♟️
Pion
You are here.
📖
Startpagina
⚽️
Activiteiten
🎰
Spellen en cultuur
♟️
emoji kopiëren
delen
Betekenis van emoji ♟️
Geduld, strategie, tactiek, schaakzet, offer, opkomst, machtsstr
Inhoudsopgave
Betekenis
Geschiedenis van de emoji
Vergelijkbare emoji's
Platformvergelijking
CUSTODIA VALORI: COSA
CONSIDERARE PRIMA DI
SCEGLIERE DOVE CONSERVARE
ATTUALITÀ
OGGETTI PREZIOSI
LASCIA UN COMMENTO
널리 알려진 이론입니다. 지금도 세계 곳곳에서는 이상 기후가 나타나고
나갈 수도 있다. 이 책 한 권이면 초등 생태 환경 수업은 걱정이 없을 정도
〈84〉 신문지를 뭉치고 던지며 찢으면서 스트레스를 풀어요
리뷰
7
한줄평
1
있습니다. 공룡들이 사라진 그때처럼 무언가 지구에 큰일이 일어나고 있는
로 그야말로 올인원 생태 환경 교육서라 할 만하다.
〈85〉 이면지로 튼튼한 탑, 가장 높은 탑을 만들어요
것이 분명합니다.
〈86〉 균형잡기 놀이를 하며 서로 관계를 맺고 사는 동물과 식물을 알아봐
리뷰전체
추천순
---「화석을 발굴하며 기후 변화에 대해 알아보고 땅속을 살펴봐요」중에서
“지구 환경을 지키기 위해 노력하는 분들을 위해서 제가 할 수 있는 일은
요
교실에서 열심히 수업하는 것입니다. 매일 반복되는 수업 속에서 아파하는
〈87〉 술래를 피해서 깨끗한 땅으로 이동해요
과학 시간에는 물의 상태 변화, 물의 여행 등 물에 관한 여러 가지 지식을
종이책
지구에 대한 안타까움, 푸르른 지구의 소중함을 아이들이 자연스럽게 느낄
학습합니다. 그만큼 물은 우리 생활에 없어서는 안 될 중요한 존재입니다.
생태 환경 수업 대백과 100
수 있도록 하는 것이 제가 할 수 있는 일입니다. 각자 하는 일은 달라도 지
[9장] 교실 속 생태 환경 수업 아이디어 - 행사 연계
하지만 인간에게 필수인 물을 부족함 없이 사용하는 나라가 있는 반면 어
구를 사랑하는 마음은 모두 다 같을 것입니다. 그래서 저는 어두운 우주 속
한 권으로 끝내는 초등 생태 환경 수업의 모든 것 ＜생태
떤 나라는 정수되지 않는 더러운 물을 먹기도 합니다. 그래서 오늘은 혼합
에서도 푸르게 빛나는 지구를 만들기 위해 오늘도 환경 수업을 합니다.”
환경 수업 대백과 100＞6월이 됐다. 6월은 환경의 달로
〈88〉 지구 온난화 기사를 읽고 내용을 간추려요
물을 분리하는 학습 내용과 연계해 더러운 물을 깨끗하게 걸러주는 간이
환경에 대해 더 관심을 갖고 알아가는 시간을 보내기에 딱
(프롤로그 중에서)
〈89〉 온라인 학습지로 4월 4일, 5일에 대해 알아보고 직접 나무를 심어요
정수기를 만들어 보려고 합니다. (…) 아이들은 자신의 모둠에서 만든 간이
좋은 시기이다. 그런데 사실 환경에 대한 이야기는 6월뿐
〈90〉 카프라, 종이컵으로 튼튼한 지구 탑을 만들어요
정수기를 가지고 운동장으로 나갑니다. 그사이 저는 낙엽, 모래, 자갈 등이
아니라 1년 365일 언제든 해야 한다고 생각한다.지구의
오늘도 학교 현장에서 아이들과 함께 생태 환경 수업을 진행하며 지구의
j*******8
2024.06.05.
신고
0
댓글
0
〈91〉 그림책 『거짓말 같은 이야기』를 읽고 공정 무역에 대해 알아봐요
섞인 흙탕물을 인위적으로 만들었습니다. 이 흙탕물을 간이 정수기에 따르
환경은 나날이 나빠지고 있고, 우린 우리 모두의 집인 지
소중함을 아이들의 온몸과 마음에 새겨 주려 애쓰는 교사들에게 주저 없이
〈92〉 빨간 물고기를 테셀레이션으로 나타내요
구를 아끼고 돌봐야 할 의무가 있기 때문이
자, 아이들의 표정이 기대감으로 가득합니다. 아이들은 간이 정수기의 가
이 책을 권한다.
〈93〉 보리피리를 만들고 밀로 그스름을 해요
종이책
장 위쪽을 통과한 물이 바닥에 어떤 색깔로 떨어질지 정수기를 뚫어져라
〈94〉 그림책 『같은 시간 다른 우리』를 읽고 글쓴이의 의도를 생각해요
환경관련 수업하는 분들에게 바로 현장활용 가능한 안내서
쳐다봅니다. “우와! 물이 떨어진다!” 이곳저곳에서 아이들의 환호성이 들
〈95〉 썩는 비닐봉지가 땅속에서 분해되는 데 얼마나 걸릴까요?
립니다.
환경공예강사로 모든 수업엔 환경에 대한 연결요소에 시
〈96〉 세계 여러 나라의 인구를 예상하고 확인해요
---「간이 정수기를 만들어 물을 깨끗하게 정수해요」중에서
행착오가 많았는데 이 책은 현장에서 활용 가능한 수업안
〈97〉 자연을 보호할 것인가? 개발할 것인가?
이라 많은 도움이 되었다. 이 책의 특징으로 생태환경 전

Problem statement —
Down to the last line, repeat the data exactly.

Result below —
♟️
Pion
You are here.
📖
Startpagina
⚽️
Activiteiten
🎰
Spellen en cultuur
♟️
emoji kopiëren
delen
Betekenis van emoji ♟️
Geduld, strategie, tactiek, schaakzet, offer, opkomst, machtsstr
Inhoudsopgave
Betekenis
Geschiedenis van de emoji
Vergelijkbare emoji's
Platformvergelijking
CUSTODIA VALORI: COSA
CONSIDERARE PRIMA DI
SCEGLIERE DOVE CONSERVARE
ATTUALITÀ
OGGETTI PREZIOSI
LASCIA UN COMMENTO
널리 알려진 이론입니다. 지금도 세계 곳곳에서는 이상 기후가 나타나고
나갈 수도 있다. 이 책 한 권이면 초등 생태 환경 수업은 걱정이 없을 정도
〈84〉 신문지를 뭉치고 던지며 찢으면서 스트레스를 풀어요
리뷰
7
한줄평
1
있습니다. 공룡들이 사라진 그때처럼 무언가 지구에 큰일이 일어나고 있는
로 그야말로 올인원 생태 환경 교육서라 할 만하다.
〈85〉 이면지로 튼튼한 탑, 가장 높은 탑을 만들어요
것이 분명합니다.
〈86〉 균형잡기 놀이를 하며 서로 관계를 맺고 사는 동물과 식물을 알아봐
리뷰전체
추천순
---「화석을 발굴하며 기후 변화에 대해 알아보고 땅속을 살펴봐요」중에서
“지구 환경을 지키기 위해 노력하는 분들을 위해서 제가 할 수 있는 일은
요
교실에서 열심히 수업하는 것입니다. 매일 반복되는 수업 속에서 아파하는
〈87〉 술래를 피해서 깨끗한 땅으로 이동해요
과학 시간에는 물의 상태 변화, 물의 여행 등 물에 관한 여러 가지 지식을
종이책
지구에 대한 안타까움, 푸르른 지구의 소중함을 아이들이 자연스럽게 느낄
학습합니다. 그만큼 물은 우리 생활에 없어서는 안 될 중요한 존재입니다.
생태 환경 수업 대백과 100
수 있도록 하는 것이 제가 할 수 있는 일입니다. 각자 하는 일은 달라도 지
[9장] 교실 속 생태 환경 수업 아이디어 - 행사 연계
하지만 인간에게 필수인 물을 부족함 없이 사용하는 나라가 있는 반면 어
구를 사랑하는 마음은 모두 다 같을 것입니다. 그래서 저는 어두운 우주 속
한 권으로 끝내는 초등 생태 환경 수업의 모든 것 ＜생태
떤 나라는 정수되지 않는 더러운 물을 먹기도 합니다. 그래서 오늘은 혼합
에서도 푸르게 빛나는 지구를 만들기 위해 오늘도 환경 수업을 합니다.”
환경 수업 대백과 100＞6월이 됐다. 6월은 환경의 달로
〈88〉 지구 온난화 기사를 읽고 내용을 간추려요
물을 분리하는 학습 내용과 연계해 더러운 물을 깨끗하게 걸러주는 간이
환경에 대해 더 관심을 갖고 알아가는 시간을 보내기에 딱
(프롤로그 중에서)
〈89〉 온라인 학습지로 4월 4일, 5일에 대해 알아보고 직접 나무를 심어요
정수기를 만들어 보려고 합니다. (…) 아이들은 자신의 모둠에서 만든 간이
좋은 시기이다. 그런데 사실 환경에 대한 이야기는 6월뿐
〈90〉 카프라, 종이컵으로 튼튼한 지구 탑을 만들어요
정수기를 가지고 운동장으로 나갑니다. 그사이 저는 낙엽, 모래, 자갈 등이
아니라 1년 365일 언제든 해야 한다고 생각한다.지구의
오늘도 학교 현장에서 아이들과 함께 생태 환경 수업을 진행하며 지구의
j*******8
2024.06.05.
신고
0
댓글
0
〈91〉 그림책 『거짓말 같은 이야기』를 읽고 공정 무역에 대해 알아봐요
섞인 흙탕물을 인위적으로 만들었습니다. 이 흙탕물을 간이 정수기에 따르
환경은 나날이 나빠지고 있고, 우린 우리 모두의 집인 지
소중함을 아이들의 온몸과 마음에 새겨 주려 애쓰는 교사들에게 주저 없이
〈92〉 빨간 물고기를 테셀레이션으로 나타내요
구를 아끼고 돌봐야 할 의무가 있기 때문이
자, 아이들의 표정이 기대감으로 가득합니다. 아이들은 간이 정수기의 가
이 책을 권한다.
〈93〉 보리피리를 만들고 밀로 그스름을 해요
종이책
장 위쪽을 통과한 물이 바닥에 어떤 색깔로 떨어질지 정수기를 뚫어져라
〈94〉 그림책 『같은 시간 다른 우리』를 읽고 글쓴이의 의도를 생각해요
환경관련 수업하는 분들에게 바로 현장활용 가능한 안내서
쳐다봅니다. “우와! 물이 떨어진다!” 이곳저곳에서 아이들의 환호성이 들
〈95〉 썩는 비닐봉지가 땅속에서 분해되는 데 얼마나 걸릴까요?
립니다.
환경공예강사로 모든 수업엔 환경에 대한 연결요소에 시
〈96〉 세계 여러 나라의 인구를 예상하고 확인해요
---「간이 정수기를 만들어 물을 깨끗하게 정수해요」중에서
행착오가 많았는데 이 책은 현장에서 활용 가능한 수업안
〈97〉 자연을 보호할 것인가? 개발할 것인가?
이라 많은 도움이 되었다. 이 책의 특징으로 생태환경 전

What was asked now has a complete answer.